The opposition’s allegations touch on longstanding controversies surrounding Turkey’s handling of Kurdish oil exports, which Baghdad says violated the Iraq–Turkey pipeline agreement signed in 1973 and ratified in 1975. The deal and its subsequent protocols allowed for the export of Iraqi crude through Turkish territory. But Baghdad argued that Ankara acted unlawfully by permitting independent exports from Erbil between 2014 and 2018, bypassing Iraq’s federal oil marketing company SOMO.

The dispute led to years of arbitration in Paris, culminating in a March 2023 ruling that partially sided with Iraq and ordered Turkey to pay compensation. Ankara temporarily halted Kurdish oil exports following the verdict, disrupting a vital revenue stream for the KRG. Flows only resumed after further negotiations but remain vulnerable to political disputes.

Allegations of financial improprieties around TEC also evoke past claims involving members of President Erdogan’s family. Opposition politicians have repeatedly pointed to alleged ties between Erdogan’s family and energy trading companies, including Powertrans, which once held exclusive rights to transport crude by road and rail from northern Iraq.

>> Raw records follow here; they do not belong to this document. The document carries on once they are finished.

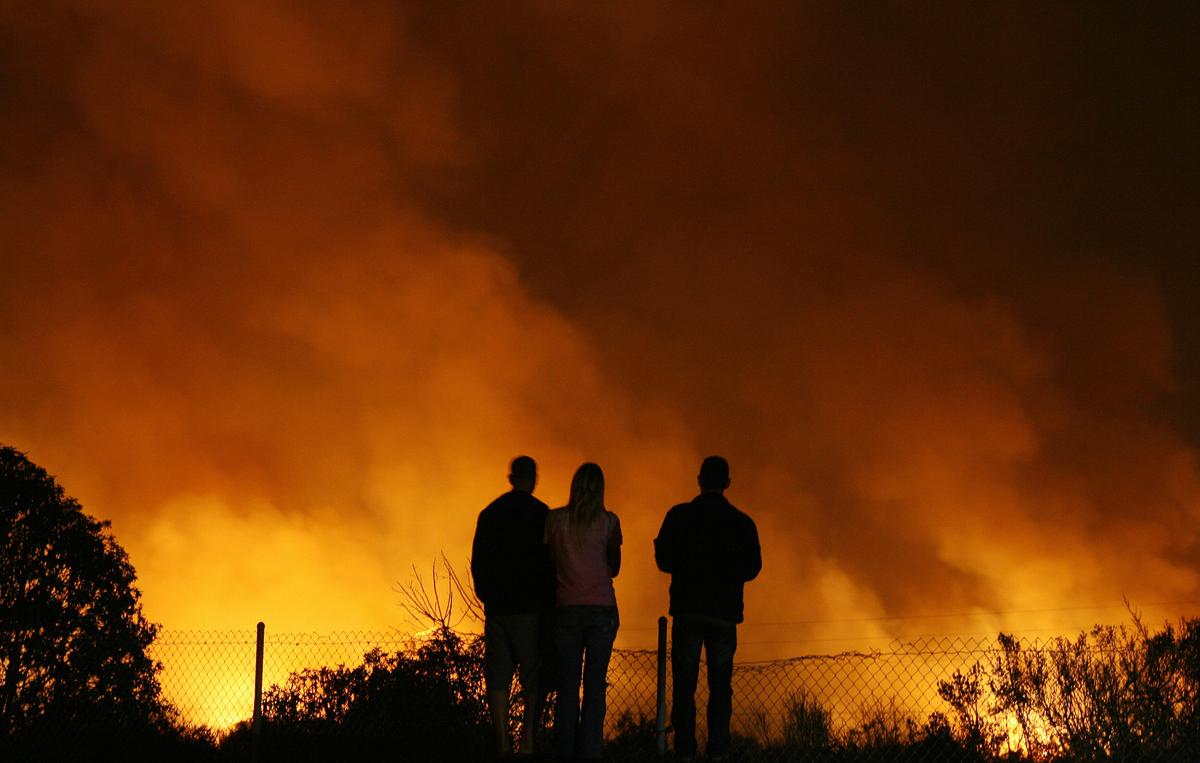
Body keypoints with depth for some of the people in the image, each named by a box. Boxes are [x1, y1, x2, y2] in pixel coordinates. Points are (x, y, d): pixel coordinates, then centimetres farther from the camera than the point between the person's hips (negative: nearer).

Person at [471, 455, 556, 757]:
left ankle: (504, 743, 1)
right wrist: (549, 604, 1)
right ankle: (529, 736, -11)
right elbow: (549, 562, -8)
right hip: (530, 608, -4)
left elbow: (477, 562, 12)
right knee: (534, 676, 2)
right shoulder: (539, 513, -5)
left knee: (498, 679, 5)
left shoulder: (489, 514, 10)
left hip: (496, 607, 4)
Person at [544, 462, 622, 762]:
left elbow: (549, 565, 6)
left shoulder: (555, 519, 0)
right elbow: (614, 568, 9)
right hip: (602, 609, -1)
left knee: (567, 684, 6)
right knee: (595, 684, 3)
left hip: (567, 609, 1)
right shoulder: (609, 522, -1)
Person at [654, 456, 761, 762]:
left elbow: (664, 561, -1)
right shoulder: (742, 522, 2)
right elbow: (752, 568, 3)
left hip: (687, 609, -1)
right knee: (720, 685, 5)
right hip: (724, 611, 1)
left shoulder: (679, 516, -1)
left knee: (684, 683, 1)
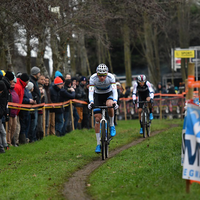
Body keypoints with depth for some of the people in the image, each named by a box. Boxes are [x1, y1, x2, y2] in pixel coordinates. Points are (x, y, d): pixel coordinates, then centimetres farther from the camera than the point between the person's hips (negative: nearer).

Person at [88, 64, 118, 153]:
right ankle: (98, 144, -1)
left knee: (109, 104, -37)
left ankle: (112, 125, -12)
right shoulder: (93, 78, -28)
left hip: (108, 94, -1)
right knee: (97, 118, -9)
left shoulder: (111, 77, -29)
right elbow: (90, 91, -34)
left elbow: (114, 90, -35)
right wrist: (91, 102, -51)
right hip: (98, 95, 1)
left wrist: (115, 101, -52)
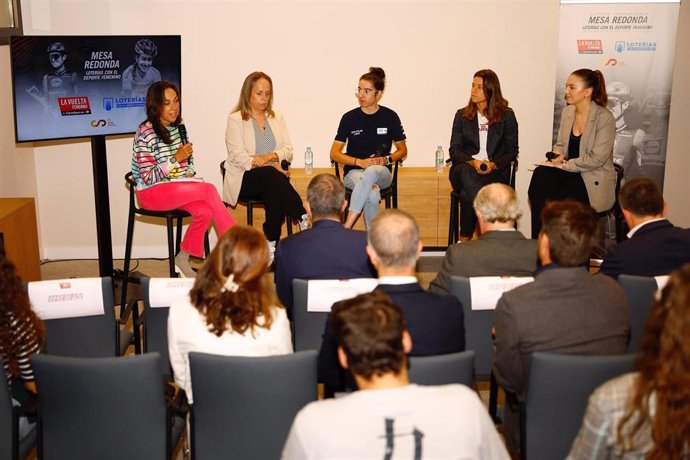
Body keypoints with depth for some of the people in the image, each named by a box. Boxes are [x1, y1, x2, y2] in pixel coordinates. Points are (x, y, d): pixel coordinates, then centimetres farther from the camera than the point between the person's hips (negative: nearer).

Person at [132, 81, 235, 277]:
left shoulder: (178, 128, 6)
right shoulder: (145, 134, -14)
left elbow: (188, 161, 19)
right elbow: (148, 178, -17)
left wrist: (190, 174, -2)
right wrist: (176, 159, -23)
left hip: (178, 188, 6)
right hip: (151, 193, -6)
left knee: (204, 211, -25)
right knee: (210, 190, -23)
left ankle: (183, 260, -8)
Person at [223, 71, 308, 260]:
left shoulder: (277, 117, 19)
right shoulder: (235, 119, 4)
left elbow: (288, 150, 10)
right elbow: (237, 156, -8)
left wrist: (269, 156, -13)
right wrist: (271, 166, -20)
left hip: (271, 178, 4)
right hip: (245, 179, -3)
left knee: (275, 194, -34)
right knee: (272, 175, -37)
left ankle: (271, 245, -31)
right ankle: (304, 220, -36)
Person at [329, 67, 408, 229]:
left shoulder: (390, 117, 7)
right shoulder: (350, 117, 5)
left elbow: (403, 151, 14)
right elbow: (334, 154, 5)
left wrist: (386, 159, -8)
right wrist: (360, 162, -11)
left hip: (381, 172, 0)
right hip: (354, 172, 0)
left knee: (371, 172, -40)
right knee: (372, 194, -38)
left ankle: (346, 228, -40)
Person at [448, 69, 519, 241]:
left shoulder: (507, 115, 9)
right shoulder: (462, 115, 14)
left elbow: (512, 151, 6)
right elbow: (454, 149, 7)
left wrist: (494, 165, -14)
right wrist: (472, 162, -14)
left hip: (495, 171, -2)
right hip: (466, 167, 2)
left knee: (467, 194, -36)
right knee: (465, 172, -39)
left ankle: (464, 240, -27)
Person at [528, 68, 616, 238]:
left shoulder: (604, 117, -12)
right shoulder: (567, 112, 10)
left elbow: (597, 158, -15)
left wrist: (565, 164, -16)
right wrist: (557, 155, -5)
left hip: (593, 181, -6)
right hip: (569, 173, 6)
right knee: (540, 175, -24)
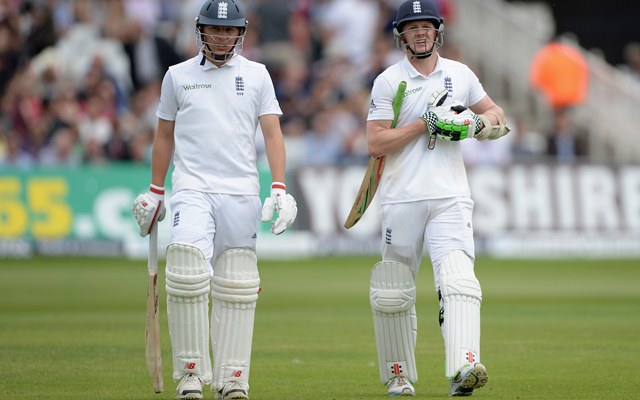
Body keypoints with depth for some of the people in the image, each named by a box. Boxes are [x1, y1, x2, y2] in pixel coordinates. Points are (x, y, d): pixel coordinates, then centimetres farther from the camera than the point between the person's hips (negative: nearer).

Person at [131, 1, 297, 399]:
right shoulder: (178, 76, 8)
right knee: (187, 273, -18)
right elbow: (165, 136, 16)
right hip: (192, 190, -1)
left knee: (236, 289, 1)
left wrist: (280, 190, -8)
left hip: (241, 193, 1)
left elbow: (272, 131, 3)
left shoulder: (257, 75, 8)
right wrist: (155, 193, 13)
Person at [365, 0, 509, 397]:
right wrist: (426, 123, -13)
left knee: (458, 281, -19)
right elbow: (376, 143, -5)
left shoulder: (460, 75, 11)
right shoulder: (388, 81, 3)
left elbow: (496, 116, 23)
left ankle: (463, 368, -32)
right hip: (401, 200, -1)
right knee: (394, 294, 5)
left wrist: (477, 124, -1)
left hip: (451, 200, 1)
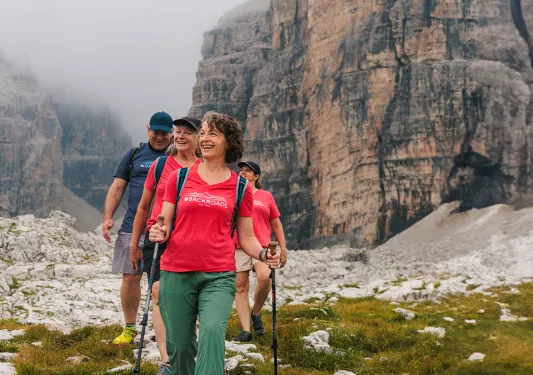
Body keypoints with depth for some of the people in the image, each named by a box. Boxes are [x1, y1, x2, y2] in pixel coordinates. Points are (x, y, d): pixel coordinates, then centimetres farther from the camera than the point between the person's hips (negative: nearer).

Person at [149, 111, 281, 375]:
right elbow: (164, 227, 10)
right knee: (179, 345, 7)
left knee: (213, 331, -25)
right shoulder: (179, 177, 7)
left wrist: (263, 255, -11)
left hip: (219, 276, -1)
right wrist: (158, 234, -13)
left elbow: (246, 238, 9)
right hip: (176, 273, 1)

A 2018 Deloitte report includes examples of payments made by the Kurdistan Regional Government to the Turkish Energy Company (TEC):

Those suspicions gained traction in 2016 when WikiLeaks released a trove of emails from Berat Albayrak, Erdogan’s son-in-law and former energy minister. The correspondence showed that Albayrak had overseen aspects of Powertrans operations since at least 2012. The archive contained around 30 emails exchanged between Albayrak and company executives, who sought his approval on personnel matters, including new hires and salary arrangements. Opposition figures seized on the documents as evidence of direct family involvement in the company’s management, an allegation the government has not accepted.

More allegations surfaced about Powertrans with regard to oil sold by the Islamic State in Iraq and Syria (ISIS), which for some time had control of oilfields in Syria and Iraq. It was reported that some of the oil transported by Powertrans did not make it to the port for re-export but rather was illegally sold to the domestic Turkish market. The allegations that Powertrans was involved in the smuggling of ISIS oil were not investigated under pressure from the Erdogan government.

Berat Albayrak, the Turkish president’s son-in-law and former energy minister.

The controversy over TEC erupted just as Turkey moved to terminate its decades-old oil transit agreement with Iraq. Earlier this month President Erdogan announced that Ankara had unilaterally canceled the 1973 pipeline treaty and subsequent protocols, which were due to expire in July 2026. Officials said the move was intended to pave the way for negotiating a new deal that better served Turkey’s interests.

Analysts say the timing of both the cancellation and the renewed opposition scrutiny of TEC is significant. With arbitration costs, damaged ties with Baghdad and questions over transparency, Turkey’s oil pipeline strategy remains a politically charged issue at home and abroad.